## Provided text
↓↓↓

Official data in SubjectManager for the following academic year: 2019-2020
Tibor SZOLCSÁNYI (firstname.lastname@example.org), assistant professor
Department of Behavioural Sciences
Code of subject: OAF-PLH-T | 1 credit | General Medicine | Optional module | spring
12 lectures + 0 practices + 0 seminars = total of 12 hours
min. 5 – max. 50 person
The use of placebo effect has been an inherent part of medicine for thousands of years, and in the recent decades it has become an inevitable element of medical research due to the introduction of placebo controlled clinical trials. In spite of this fact the research methodology to measure the effectiveness of placebo effect has been clarified only in the last 10-15 years. At the same time researches on the neurochemical mechanisms underlying the placebo effect have gained a new impetus. Currently, therefore, we have a much greater understanding of placebo effect in the context of evidence-based medicine than before, which raises new types of ethical questions as well. During the course we will examine the different aspects of the phenomenon of placebo effect, and the students will gain knowledge of the current research results on the field. The main topics of the course: the history of the use of placebo therapies, the role of placebo effect in medical research, the psycho-social factors that are able to induce placebo effect, neurochemical mechanisms underlying the placebo effect, the ethical implications of the use of placebo effect in medical treatments.
Franklin G. Miller; Luna Colloca; Ted J. Kaptchuk: The Placebo Effect: Illness and Interpersonal Healing, Perspect Biol Med. 2009 ; 52(4)
Damien G. Finniss; Ted J. Kaptchuk; Franklin G. Miller; Fabrizio Benedetti: Biological, Clinical and Ethical Advances of Placebo Effects, Lancet 2010; 375; 686-695
Franklin G. Miller; Donald L. Rosenstein: The Nature and Power of the Placebo Effect, Journal of Clinical Epidemiology 59, 2006; 331-335
Fabrizio Benedetti: Mechanisms of Placebo and Placebo-Related Effects across Diseases and Treatments, Annual Review of Pharmacology and Toxicology, Vol. 48; 2008; 33-60.
Jozien M. Bensing; William Verheul: The Silent Healer: The Role of Communication in Placebo Effects, Patient Education and Counseling 80, 2010; 293-299
Additional materials: Neptun MeetStreet
Fabrizio Benedetti: Placebo Effect, Oxford University Press, Oxford, 2009
Maximum of 25 % absence allowed
Written test taking place in the last class. To improve the grade, the test can be repeated two times in the first two weeks of the exam period.
According to the Code of Studies and Examinations.

↑↑↑

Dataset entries
↓↓↓

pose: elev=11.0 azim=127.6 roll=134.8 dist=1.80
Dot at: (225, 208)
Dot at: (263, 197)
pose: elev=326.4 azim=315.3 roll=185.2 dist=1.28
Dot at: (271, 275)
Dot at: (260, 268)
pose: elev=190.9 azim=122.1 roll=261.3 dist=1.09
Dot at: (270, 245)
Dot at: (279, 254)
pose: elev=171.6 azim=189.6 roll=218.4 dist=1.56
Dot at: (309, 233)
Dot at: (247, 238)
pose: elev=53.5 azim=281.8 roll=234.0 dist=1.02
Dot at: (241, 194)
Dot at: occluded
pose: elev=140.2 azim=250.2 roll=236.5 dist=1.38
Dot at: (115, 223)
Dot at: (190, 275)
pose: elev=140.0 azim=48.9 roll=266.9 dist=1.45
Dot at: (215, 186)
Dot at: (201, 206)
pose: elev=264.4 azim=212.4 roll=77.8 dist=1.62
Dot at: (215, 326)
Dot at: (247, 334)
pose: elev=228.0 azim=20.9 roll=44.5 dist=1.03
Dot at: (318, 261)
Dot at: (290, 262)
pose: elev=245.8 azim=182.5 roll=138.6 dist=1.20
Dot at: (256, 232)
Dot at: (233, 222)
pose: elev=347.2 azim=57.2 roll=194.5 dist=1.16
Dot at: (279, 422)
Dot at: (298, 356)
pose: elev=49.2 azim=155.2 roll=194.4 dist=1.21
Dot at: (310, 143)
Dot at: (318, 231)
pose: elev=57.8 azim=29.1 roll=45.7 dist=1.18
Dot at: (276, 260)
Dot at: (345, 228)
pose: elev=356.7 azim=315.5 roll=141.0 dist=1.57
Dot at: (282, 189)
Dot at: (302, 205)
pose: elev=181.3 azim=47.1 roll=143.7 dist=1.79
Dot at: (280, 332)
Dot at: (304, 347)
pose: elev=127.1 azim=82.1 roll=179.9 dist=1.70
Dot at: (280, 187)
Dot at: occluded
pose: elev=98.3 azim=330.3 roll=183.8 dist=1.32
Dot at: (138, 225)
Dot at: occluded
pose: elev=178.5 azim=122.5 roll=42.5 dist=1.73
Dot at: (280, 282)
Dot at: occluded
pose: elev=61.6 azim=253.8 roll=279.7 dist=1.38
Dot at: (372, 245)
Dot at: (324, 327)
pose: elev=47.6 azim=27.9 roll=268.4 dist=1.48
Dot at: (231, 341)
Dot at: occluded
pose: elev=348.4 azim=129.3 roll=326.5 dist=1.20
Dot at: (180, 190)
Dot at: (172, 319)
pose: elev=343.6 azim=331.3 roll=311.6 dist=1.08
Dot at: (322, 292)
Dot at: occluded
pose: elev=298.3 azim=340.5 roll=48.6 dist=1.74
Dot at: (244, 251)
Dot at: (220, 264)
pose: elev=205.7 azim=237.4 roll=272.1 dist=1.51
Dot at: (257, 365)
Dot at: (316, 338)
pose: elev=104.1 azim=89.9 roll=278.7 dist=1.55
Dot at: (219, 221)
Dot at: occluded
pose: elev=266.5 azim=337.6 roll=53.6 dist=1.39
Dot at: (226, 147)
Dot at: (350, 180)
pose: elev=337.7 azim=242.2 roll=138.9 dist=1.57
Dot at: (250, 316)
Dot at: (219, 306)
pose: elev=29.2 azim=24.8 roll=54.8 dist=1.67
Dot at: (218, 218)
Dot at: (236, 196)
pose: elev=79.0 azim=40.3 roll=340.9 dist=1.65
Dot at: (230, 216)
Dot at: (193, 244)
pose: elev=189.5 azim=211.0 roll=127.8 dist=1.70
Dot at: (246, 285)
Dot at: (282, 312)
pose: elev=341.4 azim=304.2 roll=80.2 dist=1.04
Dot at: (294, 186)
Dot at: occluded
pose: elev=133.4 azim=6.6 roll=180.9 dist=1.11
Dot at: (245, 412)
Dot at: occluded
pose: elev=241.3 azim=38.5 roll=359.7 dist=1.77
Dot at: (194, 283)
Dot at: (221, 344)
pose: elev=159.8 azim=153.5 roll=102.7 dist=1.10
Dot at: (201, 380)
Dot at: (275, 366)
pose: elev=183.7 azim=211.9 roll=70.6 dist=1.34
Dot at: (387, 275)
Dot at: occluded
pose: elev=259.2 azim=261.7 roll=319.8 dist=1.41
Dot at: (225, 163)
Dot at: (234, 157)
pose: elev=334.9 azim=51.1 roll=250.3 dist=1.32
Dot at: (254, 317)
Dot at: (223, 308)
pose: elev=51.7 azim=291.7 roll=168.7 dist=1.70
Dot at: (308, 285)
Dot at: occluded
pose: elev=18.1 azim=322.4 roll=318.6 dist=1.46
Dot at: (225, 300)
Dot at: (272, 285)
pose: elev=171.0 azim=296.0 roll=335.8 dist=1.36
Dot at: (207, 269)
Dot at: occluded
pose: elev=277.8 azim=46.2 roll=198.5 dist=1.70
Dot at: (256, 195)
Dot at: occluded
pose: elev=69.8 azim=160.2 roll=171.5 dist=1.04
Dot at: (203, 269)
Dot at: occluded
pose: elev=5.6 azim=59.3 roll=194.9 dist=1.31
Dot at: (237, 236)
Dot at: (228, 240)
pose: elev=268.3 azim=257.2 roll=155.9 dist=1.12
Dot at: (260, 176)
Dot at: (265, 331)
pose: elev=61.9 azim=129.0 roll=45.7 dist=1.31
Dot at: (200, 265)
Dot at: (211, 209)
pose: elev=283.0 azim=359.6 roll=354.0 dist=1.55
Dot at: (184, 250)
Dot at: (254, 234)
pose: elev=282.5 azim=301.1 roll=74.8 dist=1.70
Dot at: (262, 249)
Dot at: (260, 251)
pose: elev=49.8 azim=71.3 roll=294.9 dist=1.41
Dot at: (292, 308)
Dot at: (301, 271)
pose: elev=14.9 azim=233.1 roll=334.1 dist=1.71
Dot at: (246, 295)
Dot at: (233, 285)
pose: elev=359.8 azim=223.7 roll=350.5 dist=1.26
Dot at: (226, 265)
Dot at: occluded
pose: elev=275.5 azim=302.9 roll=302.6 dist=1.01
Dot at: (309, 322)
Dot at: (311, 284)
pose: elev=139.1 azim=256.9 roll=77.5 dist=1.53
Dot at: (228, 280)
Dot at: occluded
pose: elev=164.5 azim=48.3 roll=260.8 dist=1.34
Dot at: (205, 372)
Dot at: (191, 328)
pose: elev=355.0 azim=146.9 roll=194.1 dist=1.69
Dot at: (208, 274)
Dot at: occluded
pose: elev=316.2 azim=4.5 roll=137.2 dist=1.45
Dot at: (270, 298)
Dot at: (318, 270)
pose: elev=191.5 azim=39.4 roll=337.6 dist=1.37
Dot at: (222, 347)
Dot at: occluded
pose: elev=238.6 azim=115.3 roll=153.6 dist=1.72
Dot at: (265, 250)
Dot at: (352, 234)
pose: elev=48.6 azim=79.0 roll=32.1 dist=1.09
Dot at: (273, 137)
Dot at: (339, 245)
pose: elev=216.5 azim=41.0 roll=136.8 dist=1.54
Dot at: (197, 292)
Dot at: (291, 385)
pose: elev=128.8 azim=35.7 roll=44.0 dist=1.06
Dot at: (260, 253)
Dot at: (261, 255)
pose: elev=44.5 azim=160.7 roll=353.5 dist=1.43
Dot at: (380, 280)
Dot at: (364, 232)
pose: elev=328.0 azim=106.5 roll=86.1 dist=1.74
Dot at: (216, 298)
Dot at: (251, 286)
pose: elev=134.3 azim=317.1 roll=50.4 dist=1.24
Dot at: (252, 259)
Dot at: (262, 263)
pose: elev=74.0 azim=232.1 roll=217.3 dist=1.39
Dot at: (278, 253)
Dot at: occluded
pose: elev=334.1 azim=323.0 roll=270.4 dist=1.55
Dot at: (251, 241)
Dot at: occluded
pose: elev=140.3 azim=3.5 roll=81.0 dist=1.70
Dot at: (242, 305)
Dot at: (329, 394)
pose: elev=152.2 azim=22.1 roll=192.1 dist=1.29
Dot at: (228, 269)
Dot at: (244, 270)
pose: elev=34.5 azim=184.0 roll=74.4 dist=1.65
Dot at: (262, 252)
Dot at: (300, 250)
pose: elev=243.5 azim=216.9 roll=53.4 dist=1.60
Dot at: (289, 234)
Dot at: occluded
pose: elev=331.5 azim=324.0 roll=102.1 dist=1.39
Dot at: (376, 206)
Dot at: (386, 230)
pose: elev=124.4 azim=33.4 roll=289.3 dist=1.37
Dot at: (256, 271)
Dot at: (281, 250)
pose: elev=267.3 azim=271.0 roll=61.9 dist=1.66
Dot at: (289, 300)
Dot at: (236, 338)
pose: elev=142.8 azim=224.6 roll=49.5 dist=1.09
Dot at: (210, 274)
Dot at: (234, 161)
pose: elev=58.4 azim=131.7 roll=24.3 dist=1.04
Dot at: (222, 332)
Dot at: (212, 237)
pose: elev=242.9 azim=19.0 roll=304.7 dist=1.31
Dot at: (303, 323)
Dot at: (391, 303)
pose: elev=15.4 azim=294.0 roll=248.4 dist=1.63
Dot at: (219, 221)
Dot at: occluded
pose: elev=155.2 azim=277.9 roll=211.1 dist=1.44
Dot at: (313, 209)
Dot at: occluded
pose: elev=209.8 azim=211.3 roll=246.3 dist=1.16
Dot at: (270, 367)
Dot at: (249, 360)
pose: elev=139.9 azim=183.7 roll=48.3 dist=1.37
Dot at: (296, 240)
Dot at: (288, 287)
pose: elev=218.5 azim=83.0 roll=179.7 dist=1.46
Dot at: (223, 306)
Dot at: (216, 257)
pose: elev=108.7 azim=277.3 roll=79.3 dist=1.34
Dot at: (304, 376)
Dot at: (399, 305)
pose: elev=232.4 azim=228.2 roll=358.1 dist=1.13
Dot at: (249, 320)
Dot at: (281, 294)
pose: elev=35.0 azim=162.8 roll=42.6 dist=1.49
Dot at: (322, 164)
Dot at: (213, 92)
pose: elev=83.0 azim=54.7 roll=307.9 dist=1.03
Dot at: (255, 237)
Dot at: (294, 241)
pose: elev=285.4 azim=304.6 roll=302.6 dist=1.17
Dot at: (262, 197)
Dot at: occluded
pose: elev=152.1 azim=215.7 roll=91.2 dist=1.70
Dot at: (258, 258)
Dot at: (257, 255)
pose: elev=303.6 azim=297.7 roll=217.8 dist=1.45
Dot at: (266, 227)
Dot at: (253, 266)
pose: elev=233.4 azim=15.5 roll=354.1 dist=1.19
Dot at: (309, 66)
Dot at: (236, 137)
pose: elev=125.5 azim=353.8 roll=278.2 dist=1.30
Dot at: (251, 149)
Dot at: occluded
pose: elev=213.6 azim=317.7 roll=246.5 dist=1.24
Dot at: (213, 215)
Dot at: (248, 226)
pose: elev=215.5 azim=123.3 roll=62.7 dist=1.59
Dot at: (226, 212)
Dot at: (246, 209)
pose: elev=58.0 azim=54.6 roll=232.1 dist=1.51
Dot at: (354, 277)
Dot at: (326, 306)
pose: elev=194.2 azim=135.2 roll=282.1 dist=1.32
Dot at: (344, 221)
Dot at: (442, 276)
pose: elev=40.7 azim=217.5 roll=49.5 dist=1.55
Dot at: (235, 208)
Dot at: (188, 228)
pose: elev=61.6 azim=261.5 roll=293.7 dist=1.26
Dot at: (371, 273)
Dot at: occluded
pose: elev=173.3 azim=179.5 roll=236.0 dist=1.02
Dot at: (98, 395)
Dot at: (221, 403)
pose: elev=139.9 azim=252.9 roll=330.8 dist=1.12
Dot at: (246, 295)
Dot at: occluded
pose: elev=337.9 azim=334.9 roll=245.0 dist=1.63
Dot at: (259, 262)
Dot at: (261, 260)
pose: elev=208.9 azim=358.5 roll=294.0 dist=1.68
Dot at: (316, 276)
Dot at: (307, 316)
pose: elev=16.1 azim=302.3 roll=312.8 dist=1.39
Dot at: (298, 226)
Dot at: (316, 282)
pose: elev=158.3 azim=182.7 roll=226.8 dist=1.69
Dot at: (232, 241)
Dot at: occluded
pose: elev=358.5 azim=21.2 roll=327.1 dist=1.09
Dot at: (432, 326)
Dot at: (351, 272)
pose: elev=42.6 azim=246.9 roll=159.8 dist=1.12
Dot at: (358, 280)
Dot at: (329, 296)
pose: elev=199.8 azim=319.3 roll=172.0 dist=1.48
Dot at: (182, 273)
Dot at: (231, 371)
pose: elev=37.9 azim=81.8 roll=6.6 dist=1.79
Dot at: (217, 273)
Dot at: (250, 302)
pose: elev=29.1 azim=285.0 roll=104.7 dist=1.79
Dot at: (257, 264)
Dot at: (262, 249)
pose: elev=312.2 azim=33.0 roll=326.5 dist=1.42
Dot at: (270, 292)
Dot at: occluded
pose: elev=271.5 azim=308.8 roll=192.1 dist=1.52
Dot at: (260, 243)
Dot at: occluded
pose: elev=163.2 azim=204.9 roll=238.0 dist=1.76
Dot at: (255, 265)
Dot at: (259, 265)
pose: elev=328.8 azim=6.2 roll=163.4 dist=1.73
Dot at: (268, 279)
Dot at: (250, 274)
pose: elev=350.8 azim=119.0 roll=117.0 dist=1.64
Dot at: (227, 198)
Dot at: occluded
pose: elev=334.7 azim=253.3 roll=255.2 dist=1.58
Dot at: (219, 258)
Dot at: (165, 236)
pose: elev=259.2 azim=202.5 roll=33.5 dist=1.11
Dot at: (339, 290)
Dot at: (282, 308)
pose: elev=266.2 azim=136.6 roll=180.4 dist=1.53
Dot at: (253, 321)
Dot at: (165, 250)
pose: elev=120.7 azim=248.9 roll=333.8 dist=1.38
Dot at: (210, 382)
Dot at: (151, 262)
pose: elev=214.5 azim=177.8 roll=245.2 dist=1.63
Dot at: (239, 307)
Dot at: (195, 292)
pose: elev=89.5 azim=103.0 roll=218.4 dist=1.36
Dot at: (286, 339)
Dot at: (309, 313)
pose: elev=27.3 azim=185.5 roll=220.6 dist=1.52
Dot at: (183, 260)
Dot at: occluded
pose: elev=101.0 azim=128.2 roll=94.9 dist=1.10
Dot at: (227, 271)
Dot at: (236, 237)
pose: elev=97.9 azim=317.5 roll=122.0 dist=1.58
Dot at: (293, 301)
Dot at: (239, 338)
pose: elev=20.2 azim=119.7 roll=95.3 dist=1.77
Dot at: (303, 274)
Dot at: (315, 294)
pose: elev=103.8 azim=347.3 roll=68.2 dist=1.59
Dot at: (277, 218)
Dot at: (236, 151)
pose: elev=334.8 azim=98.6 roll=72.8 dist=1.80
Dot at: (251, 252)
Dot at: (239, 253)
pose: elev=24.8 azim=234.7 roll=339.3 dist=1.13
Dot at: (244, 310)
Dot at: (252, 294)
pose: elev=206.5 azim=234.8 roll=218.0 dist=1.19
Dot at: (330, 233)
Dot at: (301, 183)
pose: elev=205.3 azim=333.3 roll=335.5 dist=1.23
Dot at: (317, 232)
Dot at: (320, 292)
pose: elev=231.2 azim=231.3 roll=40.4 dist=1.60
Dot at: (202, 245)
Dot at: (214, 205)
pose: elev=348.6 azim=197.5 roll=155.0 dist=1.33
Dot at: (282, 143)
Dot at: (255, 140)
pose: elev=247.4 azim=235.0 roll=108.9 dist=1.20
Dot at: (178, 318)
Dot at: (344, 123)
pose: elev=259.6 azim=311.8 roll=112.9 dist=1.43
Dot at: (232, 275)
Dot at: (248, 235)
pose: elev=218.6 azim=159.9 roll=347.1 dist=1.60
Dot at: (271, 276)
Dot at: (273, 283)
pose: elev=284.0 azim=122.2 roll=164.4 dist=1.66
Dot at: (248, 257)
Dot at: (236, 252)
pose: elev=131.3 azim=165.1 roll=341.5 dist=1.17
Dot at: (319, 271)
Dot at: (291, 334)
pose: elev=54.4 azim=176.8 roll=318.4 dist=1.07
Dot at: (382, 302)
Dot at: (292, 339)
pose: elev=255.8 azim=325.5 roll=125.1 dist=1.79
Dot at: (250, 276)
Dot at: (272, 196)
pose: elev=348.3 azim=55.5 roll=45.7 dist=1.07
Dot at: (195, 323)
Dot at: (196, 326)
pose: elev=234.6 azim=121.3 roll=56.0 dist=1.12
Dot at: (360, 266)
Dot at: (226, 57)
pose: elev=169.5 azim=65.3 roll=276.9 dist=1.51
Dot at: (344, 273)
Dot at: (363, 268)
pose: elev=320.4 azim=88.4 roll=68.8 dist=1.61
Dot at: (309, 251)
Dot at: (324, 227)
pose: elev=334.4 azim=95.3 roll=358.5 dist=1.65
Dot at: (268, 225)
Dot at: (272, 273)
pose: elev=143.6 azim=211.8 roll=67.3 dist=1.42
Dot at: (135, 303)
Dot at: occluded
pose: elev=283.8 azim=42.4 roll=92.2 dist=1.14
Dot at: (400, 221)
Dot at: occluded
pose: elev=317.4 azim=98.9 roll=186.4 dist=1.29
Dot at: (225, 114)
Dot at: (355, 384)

↑↑↑

## About this task
Quote the placebo course description word for word, starting at "Franklin G. Miller; Luna" and ending at "48; 2008; 33-60.". These entries come from a source other than the placebo course description.

## Result of this task
Franklin G. Miller; Luna Colloca; Ted J. Kaptchuk: The Placebo Effect: Illness and Interpersonal Healing, Perspect Biol Med. 2009 ; 52(4)
Damien G. Finniss; Ted J. Kaptchuk; Franklin G. Miller; Fabrizio Benedetti: Biological, Clinical and Ethical Advances of Placebo Effects, Lancet 2010; 375; 686-695
Franklin G. Miller; Donald L. Rosenstein: The Nature and Power of the Placebo Effect, Journal of Clinical Epidemiology 59, 2006; 331-335
Fabrizio Benedetti: Mechanisms of Placebo and Placebo-Related Effects across Diseases and Treatments, Annual Review of Pharmacology and Toxicology, Vol. 48; 2008; 33-60.